So I have proper detached from her a hard 180 as she shows no empathy for whatever happened no remorse just feels sorry for herself . I hope this very long post makes sense in some way as I have no idea what she has achieved ( midlife crisis comes to mind health scare financial worries work from home mum,no excuse though ,keeps saying she has found herself!) 

So I am pretty certain infidelity of some sort but her ridiculous fantasy of her and her friends husband didn't happen. Thanks again guys sorry for any grammar mistakes!


----------



## Casual Observer (Sep 13, 2012)

ncfc45 said:


> Thanks again guys sorry for any grammar mistakes!


Don't worry about the "grammar" but if you could go back in and break things up into paragraphs, you might get a few people interested in helping. The "Wall of Text" thing is almost impossible to get through. Thanks!


----------



## lifeistooshort (Mar 17, 2013)

I edited the original post to add paragraphs.

It is much easier to follow this way.


----------



## ncfc45 (Nov 27, 2019)

Yea that makes it easier to follow thanks


----------



## Andy1001 (Jun 29, 2016)

You are plan B. Never be anyone’s plan B.


----------



## MattMatt (May 19, 2012)

Andy1001 said:


> You are plan B. Never be anyone’s plan B.


I doubt that his wife was intelligent enough to have any plans, to be honest.


----------



## ncfc45 (Nov 27, 2019)

No she hasn't she is like some teenage girl now with no idea of consequences thanks for the reply anyway guys


----------



## Blondilocks (Jul 4, 2013)

Are you looking to reconcile with your wife?


----------



## syhoybenden (Feb 21, 2013)

In light of her illness you might now have much better grounds for gaining primary custody of your children.


----------



## ncfc45 (Nov 27, 2019)

Hi there I am probably like a lot of people I'm not sure if I miss her specifically especially what she has done or miss the family life and living with son etc, I think if my wife had shown proper deep remorse and really looked at her faults in our marriage like I have done then who knows and also full honesty about all she had done,but as a person I don't think she is capable of that.

### What you have to do
Carry on the forum thread above about a failing marriage, starting right after its final sentence.

### Dataset records
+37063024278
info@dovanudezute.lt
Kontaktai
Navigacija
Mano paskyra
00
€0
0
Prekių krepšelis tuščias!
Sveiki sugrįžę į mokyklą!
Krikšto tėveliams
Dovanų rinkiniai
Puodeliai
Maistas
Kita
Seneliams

---

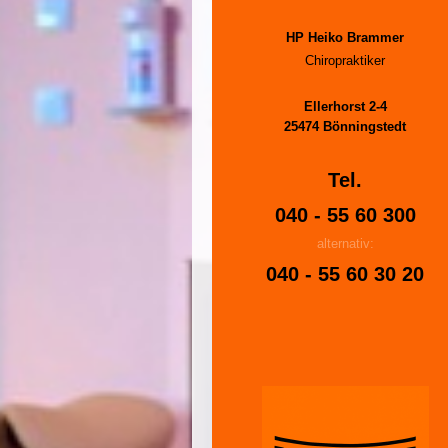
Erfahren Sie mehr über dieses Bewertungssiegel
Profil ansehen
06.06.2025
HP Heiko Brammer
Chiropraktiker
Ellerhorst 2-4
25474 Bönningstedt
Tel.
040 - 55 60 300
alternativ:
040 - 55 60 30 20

---

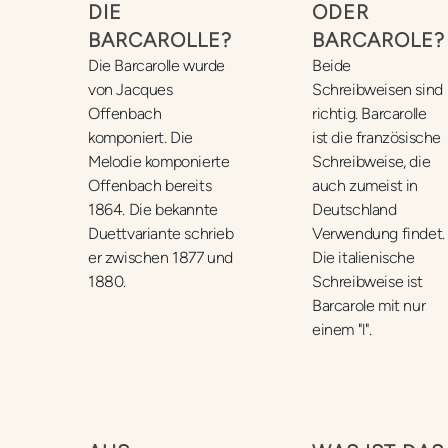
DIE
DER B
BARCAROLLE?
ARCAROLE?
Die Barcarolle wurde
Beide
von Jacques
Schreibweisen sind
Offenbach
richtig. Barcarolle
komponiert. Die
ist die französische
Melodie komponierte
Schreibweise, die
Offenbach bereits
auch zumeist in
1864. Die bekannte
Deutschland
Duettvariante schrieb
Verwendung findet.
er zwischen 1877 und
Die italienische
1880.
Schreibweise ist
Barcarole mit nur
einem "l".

### Answer for this exercise
The last time we had a big chat she was just feeling sorry for herself so that is a big red flag for me.
So I am just going to carry on with my life I've never been fitter and in shape and as confident as I am now so quite excited about my future with my son 
Thanks


----------



## ncfc45 (Nov 27, 2019)

Yea this is another thing the way she has thrown everything away for some loser as she has an uncertain future health-wise is mind boggling
As far as having my son I work full time so that can't really happen,we also have a good support network grandparents etc so we will see how the future pans out.
I see my son lots I am his football coach and we are so close and I think getting closer if possible.


----------



## aquarius1 (May 10, 2019)

it sounds like you are headed in the right direction and with the right mindset.

You are growing stronger mentally and physically everyday and seeing her for who she REALLY is.

We have seen this before. Heck one guy's wife threw away a marriage and children for a janitor who lived with his parents and had a history of breaking up marriages. Go figure. The cheater fog is strong and hard to see through with sensible eyes.

Her lack of remorse tells you what's going on in her head. Just let her get on with it.
Bravo for making your son your primary focus. And bettering yourself as well. Bravo sir
You are going to be ok.


----------



## ncfc45 (Nov 27, 2019)

Appreciate that mate


----------



## Dragan Jovanovic (Jan 16, 2019)

Dovorce her and go live a happy life,find some nice lady who will love and respect you and be happy! Your wife is now a used cheater who doesnt love or respect you. You can do so much better than that!


----------



## ncfc45 (Nov 27, 2019)

Totally agree my friend 
It's amazing since coming on this site it's opened my eyes to all the signs of a cheater rewrite history apparently we had not been happy for years ( she didn't mind the new ring I got her months before!) The sudden brutal end to our marriage, no interest in talking or working on ourselves before we break our sons family up
Then the rug sweeping oh no he was just a friend, she didn't know he had left her friend just before our breakup! A lie I have become friends with the other wife we know so much between us 
I think these cheats think we are all stupid!


----------



## Buffer (Dec 17, 2019)

Yes, for some reason if a cheater repeats their response often enough, regardless of the circumstances; they believe the BS will take it as the truth as they are so honest and everything said is taken at face value.

A cheater lies when their mouth moves.

Buffer


----------



## ncfc45 (Nov 27, 2019)

Yep how many times she has said he was just a friend! What is wrong with me can't I just believe her and forget everything and just be friends! They are in such a foggy world


----------



## MapMan (Dec 11, 2015)

syhoybenden said:


> In light of her illness you might now have much better grounds for gaining primary custody of your children.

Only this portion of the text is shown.